Spatial transcriptomics of a giant pilomatricoma

Abstract

Pilomatricomas (PMs) are common benign adnexal tumors that show a predilection for the head and neck region and are characterized at the molecular level by activating mutations in the beta-catenin (CTNNB1) gene. Giant PMs are a rare histopathological variant, according to the World Health Organization, which are defined by a size greater than 4 cm and are reported to show upregulation of yes-associated protein compared to PMs of typical 1-3 cm size. We describe the case of a 67-year-old man with an 8 cm giant PM involving his temporal scalp, whose PM we characterized by 10X spatial gene expression analysis. This revealed five total transcriptomic clusters, including four distinct clusters within the giant PM, each with a unique transcriptional pattern of hair follicle-related factors, keratin gene expression, and beta-catenin pathway activity.

Keywords: adnexal and skin; beta-catenin; gene expression profiling; neoplasms; pilomatricoma; spatial transcriptomics.

Figure 1.. Histopathology and beta catenin immunohistochemistry (IHC) of giant pilomatricoma.

(A-B) Low and high power images showing sections of pilomatricoma demonstrating characteristic non-invasive basal cell layer with an abrupt transition to enucleated keratin layers. H&E (A) 200X and (B) 400X. (C-D) Low and high power images showing staining pattern of beta catenin IHC, confirming strong and diffuse staining throughout which is mostly localized to the nucleus, and to a lesser extent the plasma membrane. DAB (C) 200X and (D) 600X.

Figure 2.. Localization of unique gene expression clusters within giant pilomatricoma.

(A) Image of region selected for spatial gene expression profiling. H&E 400X. (B) Overlay of tissue regions corresponding to clusters. (C) t-distributed stochastic neighbor embedding (t-SNE) visualization of pilomatricoma spatial gene expression clusters. The transcriptomic data within each of the circular regions overlaid onto the tissue in panel (B) is visualized as a single point in two dimensions. Points with similar features tend to cluster near each other. (D) Solid-fill visualization of points from panel (C) with labels indicating select tissue types and arrow showing maturation direction from basal layer to superficial ghosted keratin.

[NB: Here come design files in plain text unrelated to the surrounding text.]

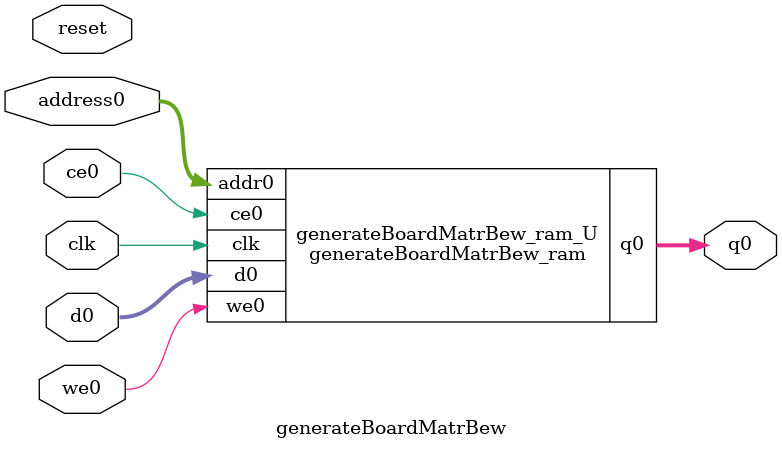
<source format=v>

`timescale 1 ns / 1 ps
module generateBoardMatrBew_ram (addr0, ce0, d0, we0, q0,  clk);

parameter DWIDTH = 6;
parameter AWIDTH = 6;
parameter MEM_SIZE = 40;

input[AWIDTH-1:0] addr0;
input ce0;
input[DWIDTH-1:0] d0;
input we0;
output reg[DWIDTH-1:0] q0;
input clk;

(* ram_style = "distributed" *)reg [DWIDTH-1:0] ram[0:MEM_SIZE-1];




always @(posedge clk)  
begin 
    if (ce0) 
    begin
        if (we0) 
        begin 
            ram[addr0] <= d0; 
            q0 <= d0;
        end 
        else 
            q0 <= ram[addr0];
    end
end


endmodule


`timescale 1 ns / 1 ps
module generateBoardMatrBew(
    reset,
    clk,
    address0,
    ce0,
    we0,
    d0,
    q0);

parameter DataWidth = 32'd6;
parameter AddressRange = 32'd40;
parameter AddressWidth = 32'd6;
input reset;
input clk;
input[AddressWidth - 1:0] address0;
input ce0;
input we0;
input[DataWidth - 1:0] d0;
output[DataWidth - 1:0] q0;



generateBoardMatrBew_ram generateBoardMatrBew_ram_U(
    .clk( clk ),
    .addr0( address0 ),
    .ce0( ce0 ),
    .d0( d0 ),
    .we0( we0 ),
    .q0( q0 ));

endmodule


</source>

Figure 3.. Gene enrichment within spatial gene expression clusters.

(A) The most significantly enriched genes within each cluster. (B) Total number of genes showing significantly higher or lower transcript number in each clusters when compared to all other clusters. Box indicates clusters used for all remaining analyses of tumor spatial transcriptomics, in which Cluster 5 representing stromal elements was excluded. (C-E) Gene ontology (GO) enrichment analysis for biological processes applied to the top 250 most significantly highly expressed genes from each cluster for which enough significantly expressed transcripts were available to analyze.

Figure 4.. Expression patterns of genes implicated in hair follicle biology and pilomatricoma pathogenesis.

(A) Expression level of select transcripts related to hair follicle biology and pilomatricoma pathogenesis across pilomatricoma spatial transcriptomic clusters. Transcripts from a subset of genes were not detected in sufficient number to enable spatial comparisons. (B) Spatial overlays of relative transcript quantity for select genes plotted in panel (A). N.S. = not statistically significant.

Figure 5.. Expression patterns of all detected keratin gene transcripts.

(A) Expression level of all detectable transcripts coding for keratin family genes across pilomatricoma spatial transcriptomic clusters. Transcripts from a subset of keratin genes were detected, but not in sufficient number to enable spatial comparisons. (B) Spatial overlays of relative transcript quantity for select genes plotted in panel (A). N.S. = not statistically significant.